At its peak, the ghetto was home to around 5000 Jews. They came from Italy, Germany, France, Spain and the Ottoman Empire. Each group built its own synagogue and maintained a separate existence. Everything changed in 1797 with the arrival of Napoleon. When he marched into Venice, he tore down the gates and abolished the ghetto restrictions. Those who could afford it departed for more affluent and desirable parts of the city, but returned each Sabbath to worship at the ghetto synagogues.
By the outbreak of World War II, about 1200 Jews lived in the Venice ghetto. The Nazis rounded up and deported more than 246 of them to Auschwitz. Fewer than ten survived. Yet, the figure could have been much higher if it hadn’t been for the sacrifice of Giuseppe Jona, then leader of the Jewish community.
The time, the Nazis demanded that he hand over a list of all the Jews in the ghetto. In an act of selfless bravery, he destroyed every written record he had that identified Venetian Jews, and committed suicide. A plaque in Campo di Ghetto Nuovo commemorates his sacrifice. Post-war, Venice has experienced a rapidly declining population. Today, around 450 Jews reside in the city. Thanks to high rents, only a privileged few can afford to live in the ghetto itself.
Exploring the Jewish quarter of Cannaregio
Broadly speaking, Jewish Cannaregio comprises the Ghetto Nuovo, the Ghetto Vecchio and the Ghetto Novissimo. A quirk of history, the Ghetto Nuovo was actually settled by Jews before the Ghetto Vecchio. The Ghetto Vecchio and Ghetto Novissimo were incorporated as the Jewish population grew.
A good place to start exploring is in Campo di Ghetto Nuovo. A bronze memorial to the horrors of the Holocaust is set into the brick wall of the square. Sculptor Arbit Blatas created “The Last Train” to depict how Jews were mistreated. The names of the victims are carved into wooden planks. As you stroll through Cannaregio, look out for stumbling blocks. These tiny brass plaques form a memorial by German artist Gunter Demnig.
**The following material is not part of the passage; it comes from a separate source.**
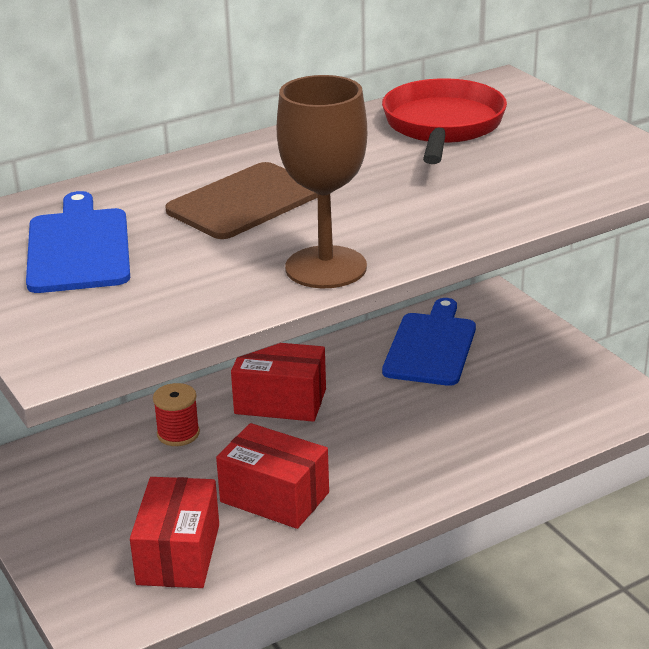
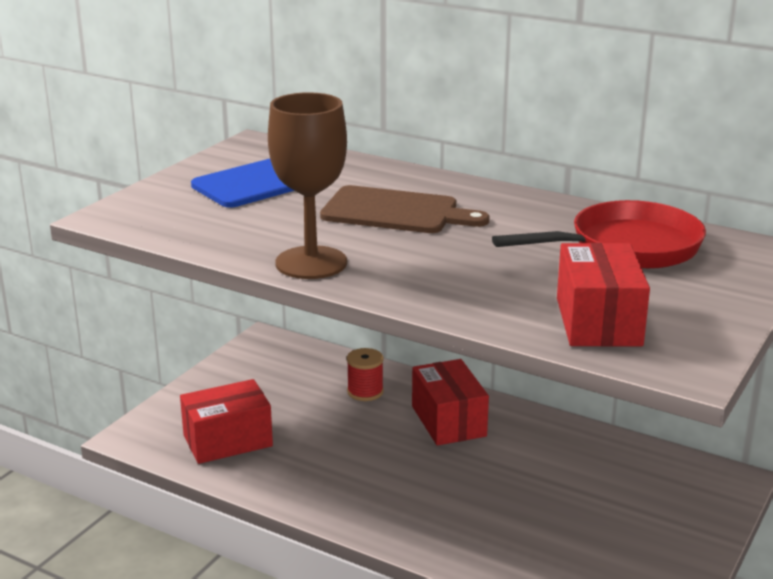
camera: 60 degrees right, 5 degrees down
(274, 497) = (324, 459): red box -> red box (598, 322)
(431, 346) = (608, 470): blue cutting board -> none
Find them along Campo Ghetto Vecchio and Campiella Santa Maria Nova.
The Jewish Museum hosts guided tours of the area’s synagogues. The central European Ashkenazim built the oldest, the Scuola Grande Tedesca, in 1528-29. They were also responsible for the Scuola Canton which dates from 1532. The third synagogue in the Ghetto Nuovo is the Scuola Italiana, erected in 1575, which served the Italian Jews.
In the Ghetto Vecchio, you’ll find two Sephardic synagogues. Prosperous Levantine Jews built their synagogue in 1541. Its interior boasts an intricately carved wooden ceiling and bimah (pulpit). Close by in the Calle del Forno, a bread oven was used for making Matzah. Nearby is Scuola Grande Spagnola, the Spanish synagogue.
Renaissance man: Rabbi Yitzchak Abarbanel
Rabbi Yitzchak Abarbanel was born into a well-connected family that advised royals and rulers in Portugal and Spain. Philanthropist at heart, he worked tirelessly on behalf of the Jewish community. However, in 1492, a decree forced Jews to convert to Christianity or leave Spain. He chose the latter option and sailed for Italy.
Eventually he wound up in Venice and joined the government. As a respected statesman of the Venetian Republic, he led negotiations for a spice trade agreement between Italy and Portugal. Later, he dedicated his life to study. By the time he died in 1509, he had secured a place for himself in Venetian history.